# Task prompt
Once the pictures are removed, reproduce what is left of the data below exactly.

(Version comparison data)

==============================

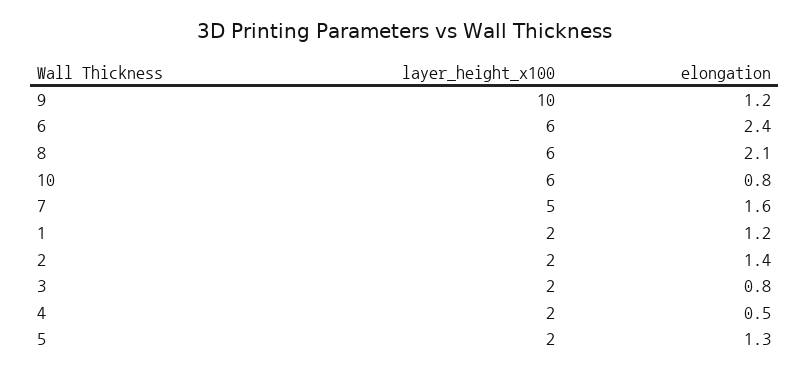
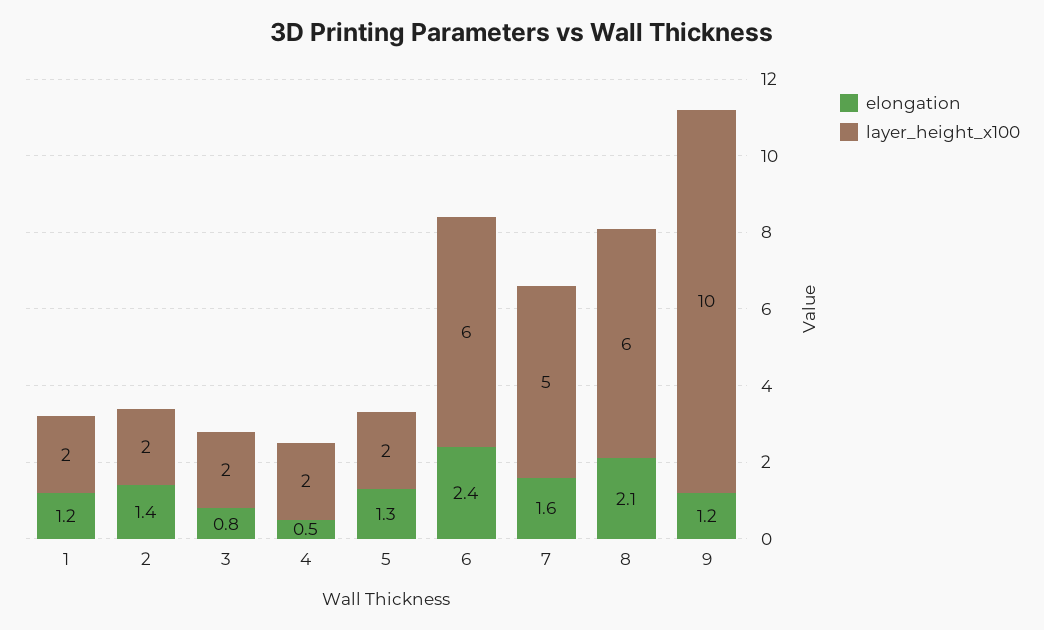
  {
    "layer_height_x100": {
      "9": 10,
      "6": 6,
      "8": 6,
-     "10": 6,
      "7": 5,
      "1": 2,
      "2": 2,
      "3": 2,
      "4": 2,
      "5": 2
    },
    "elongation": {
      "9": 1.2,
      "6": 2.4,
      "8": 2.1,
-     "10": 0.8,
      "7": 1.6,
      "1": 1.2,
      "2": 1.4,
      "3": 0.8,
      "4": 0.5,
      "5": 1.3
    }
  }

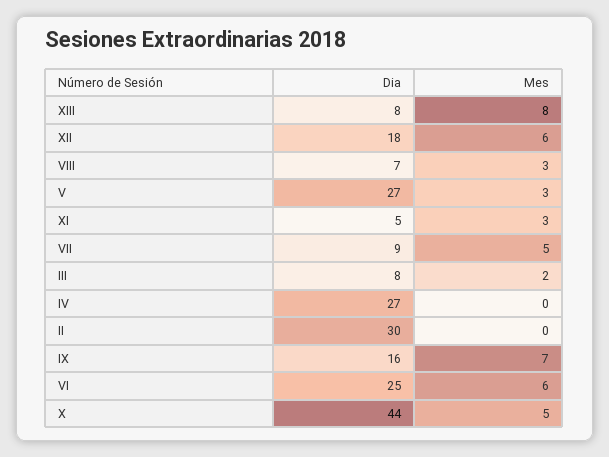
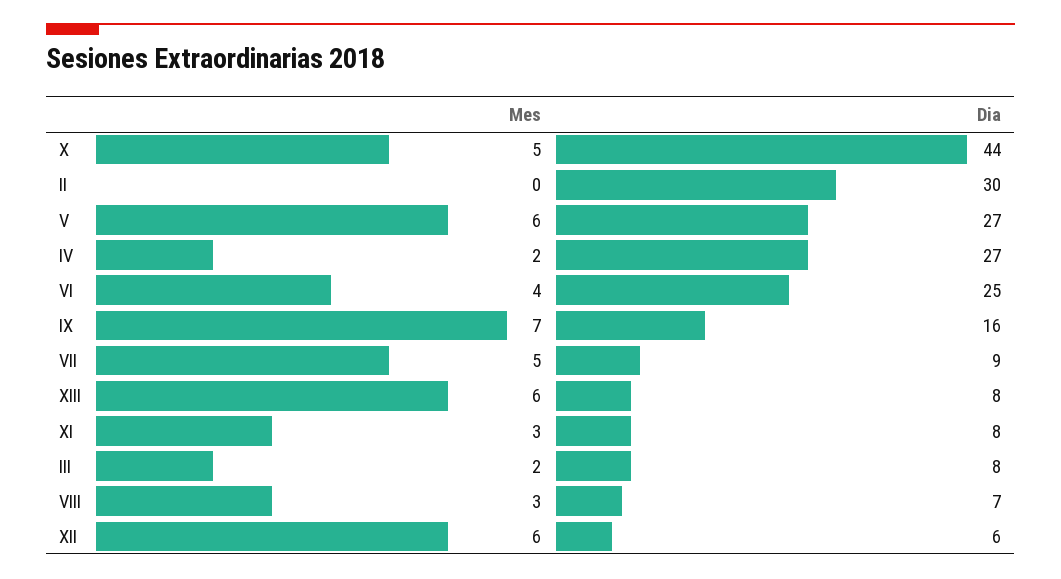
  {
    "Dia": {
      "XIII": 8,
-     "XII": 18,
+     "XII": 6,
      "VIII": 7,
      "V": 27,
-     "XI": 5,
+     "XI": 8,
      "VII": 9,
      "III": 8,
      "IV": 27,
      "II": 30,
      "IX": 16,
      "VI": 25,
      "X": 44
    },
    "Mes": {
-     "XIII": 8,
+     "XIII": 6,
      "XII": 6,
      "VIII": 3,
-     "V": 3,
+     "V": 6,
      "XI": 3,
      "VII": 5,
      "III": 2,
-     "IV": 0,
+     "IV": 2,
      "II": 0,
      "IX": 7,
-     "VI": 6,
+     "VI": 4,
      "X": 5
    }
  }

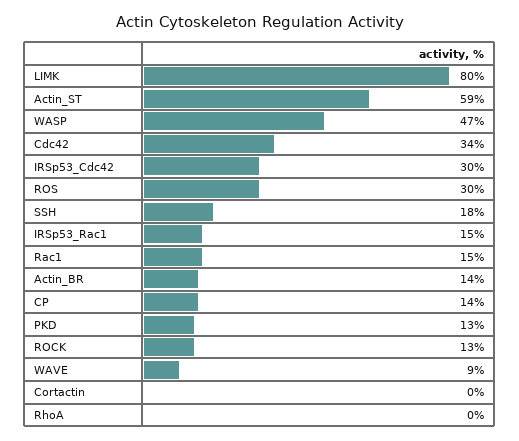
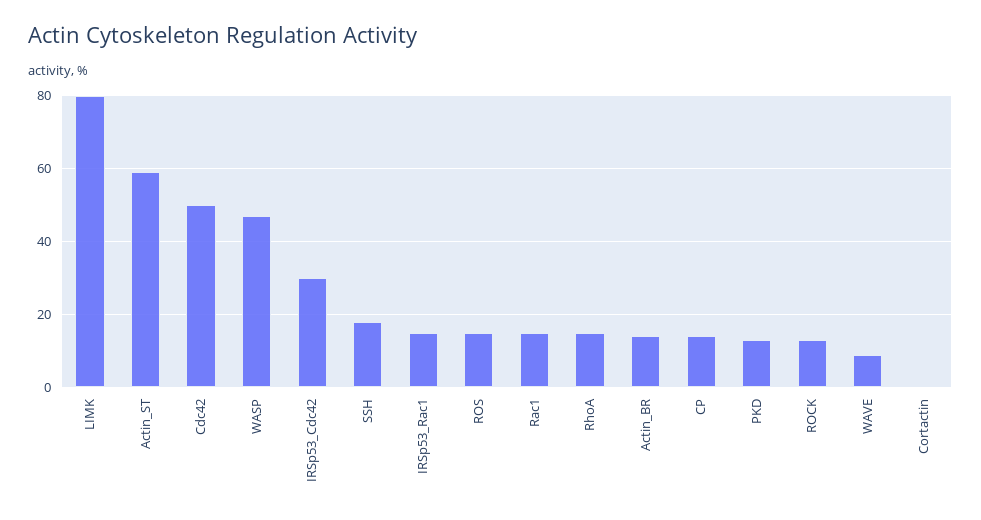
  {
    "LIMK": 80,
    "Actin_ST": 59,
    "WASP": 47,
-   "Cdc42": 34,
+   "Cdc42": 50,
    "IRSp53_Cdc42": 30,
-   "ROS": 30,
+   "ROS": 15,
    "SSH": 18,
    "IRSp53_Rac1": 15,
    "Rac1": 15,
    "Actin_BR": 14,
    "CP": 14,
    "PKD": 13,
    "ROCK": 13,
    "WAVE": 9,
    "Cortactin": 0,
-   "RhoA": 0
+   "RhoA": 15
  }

==============================

# Solution for this task
  {
    "layer_height_x100": {
      "9": 10,
      "6": 6,
      "8": 6,
-     "10": 6,
      "7": 5,
      "1": 2,
      "2": 2,
      "3": 2,
      "4": 2,
      "5": 2
    },
    "elongation": {
      "9": 1.2,
      "6": 2.4,
      "8": 2.1,
-     "10": 0.8,
      "7": 1.6,
      "1": 1.2,
      "2": 1.4,
      "3": 0.8,
      "4": 0.5,
      "5": 1.3
    }
  }

  {
    "Dia": {
      "XIII": 8,
-     "XII": 18,
+     "XII": 6,
      "VIII": 7,
      "V": 27,
-     "XI": 5,
+     "XI": 8,
      "VII": 9,
      "III": 8,
      "IV": 27,
      "II": 30,
      "IX": 16,
      "VI": 25,
      "X": 44
    },
    "Mes": {
-     "XIII": 8,
+     "XIII": 6,
      "XII": 6,
      "VIII": 3,
-     "V": 3,
+     "V": 6,
      "XI": 3,
      "VII": 5,
      "III": 2,
-     "IV": 0,
+     "IV": 2,
      "II": 0,
      "IX": 7,
-     "VI": 6,
+     "VI": 4,
      "X": 5
    }
  }

  {
    "LIMK": 80,
    "Actin_ST": 59,
    "WASP": 47,
-   "Cdc42": 34,
+   "Cdc42": 50,
    "IRSp53_Cdc42": 30,
-   "ROS": 30,
+   "ROS": 15,
    "SSH": 18,
    "IRSp53_Rac1": 15,
    "Rac1": 15,
    "Actin_BR": 14,
    "CP": 14,
    "PKD": 13,
    "ROCK": 13,
    "WAVE": 9,
    "Cortactin": 0,
-   "RhoA": 0
+   "RhoA": 15
  }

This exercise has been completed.